▶ [TASK DETAILS]
From the entries below, copy each line in which the word "company" occurs.
:: SUPPLIED INFORMATION ::
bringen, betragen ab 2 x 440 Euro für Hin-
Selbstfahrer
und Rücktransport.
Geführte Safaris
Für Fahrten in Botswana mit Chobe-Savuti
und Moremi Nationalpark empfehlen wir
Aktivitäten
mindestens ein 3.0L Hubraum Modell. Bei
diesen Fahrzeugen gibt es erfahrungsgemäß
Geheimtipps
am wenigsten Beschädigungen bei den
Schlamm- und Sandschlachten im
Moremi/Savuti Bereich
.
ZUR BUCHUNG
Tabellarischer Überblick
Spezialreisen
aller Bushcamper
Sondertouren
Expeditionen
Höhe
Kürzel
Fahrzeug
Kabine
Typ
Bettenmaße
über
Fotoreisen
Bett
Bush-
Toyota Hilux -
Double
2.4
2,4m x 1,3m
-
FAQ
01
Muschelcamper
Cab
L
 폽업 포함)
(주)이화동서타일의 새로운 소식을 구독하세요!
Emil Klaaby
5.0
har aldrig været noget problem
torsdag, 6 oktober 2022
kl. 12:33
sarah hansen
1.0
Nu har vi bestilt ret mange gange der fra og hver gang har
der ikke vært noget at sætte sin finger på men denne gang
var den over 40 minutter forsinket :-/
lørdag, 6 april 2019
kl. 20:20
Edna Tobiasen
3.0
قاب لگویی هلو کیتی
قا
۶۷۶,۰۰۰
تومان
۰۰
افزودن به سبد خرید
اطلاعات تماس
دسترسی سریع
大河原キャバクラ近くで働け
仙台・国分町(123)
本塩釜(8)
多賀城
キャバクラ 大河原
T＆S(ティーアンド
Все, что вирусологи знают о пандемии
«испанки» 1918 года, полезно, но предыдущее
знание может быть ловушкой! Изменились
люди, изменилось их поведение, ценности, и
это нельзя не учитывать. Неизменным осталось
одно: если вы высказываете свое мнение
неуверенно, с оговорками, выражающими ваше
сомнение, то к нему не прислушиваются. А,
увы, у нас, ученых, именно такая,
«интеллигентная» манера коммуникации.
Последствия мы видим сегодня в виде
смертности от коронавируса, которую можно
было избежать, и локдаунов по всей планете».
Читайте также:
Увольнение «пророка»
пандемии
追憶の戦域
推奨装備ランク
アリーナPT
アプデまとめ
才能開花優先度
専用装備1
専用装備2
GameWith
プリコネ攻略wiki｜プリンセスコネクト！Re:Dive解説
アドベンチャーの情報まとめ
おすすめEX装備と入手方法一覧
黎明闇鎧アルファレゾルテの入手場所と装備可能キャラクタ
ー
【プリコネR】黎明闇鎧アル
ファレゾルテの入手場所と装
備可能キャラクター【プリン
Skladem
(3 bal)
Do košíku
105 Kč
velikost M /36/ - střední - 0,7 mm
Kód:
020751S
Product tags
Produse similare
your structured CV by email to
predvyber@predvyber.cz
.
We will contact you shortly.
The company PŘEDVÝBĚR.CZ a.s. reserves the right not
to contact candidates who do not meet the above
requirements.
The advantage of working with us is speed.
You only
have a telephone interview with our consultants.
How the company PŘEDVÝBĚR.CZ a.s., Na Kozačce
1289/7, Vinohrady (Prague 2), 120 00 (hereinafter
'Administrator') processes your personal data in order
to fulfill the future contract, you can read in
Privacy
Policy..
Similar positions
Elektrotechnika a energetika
:::
▶ [YOUR RESPONSE]
The company PŘEDVÝBĚR.CZ a.s. reserves the right not
How the company PŘEDVÝBĚR.CZ a.s., Na Kozačce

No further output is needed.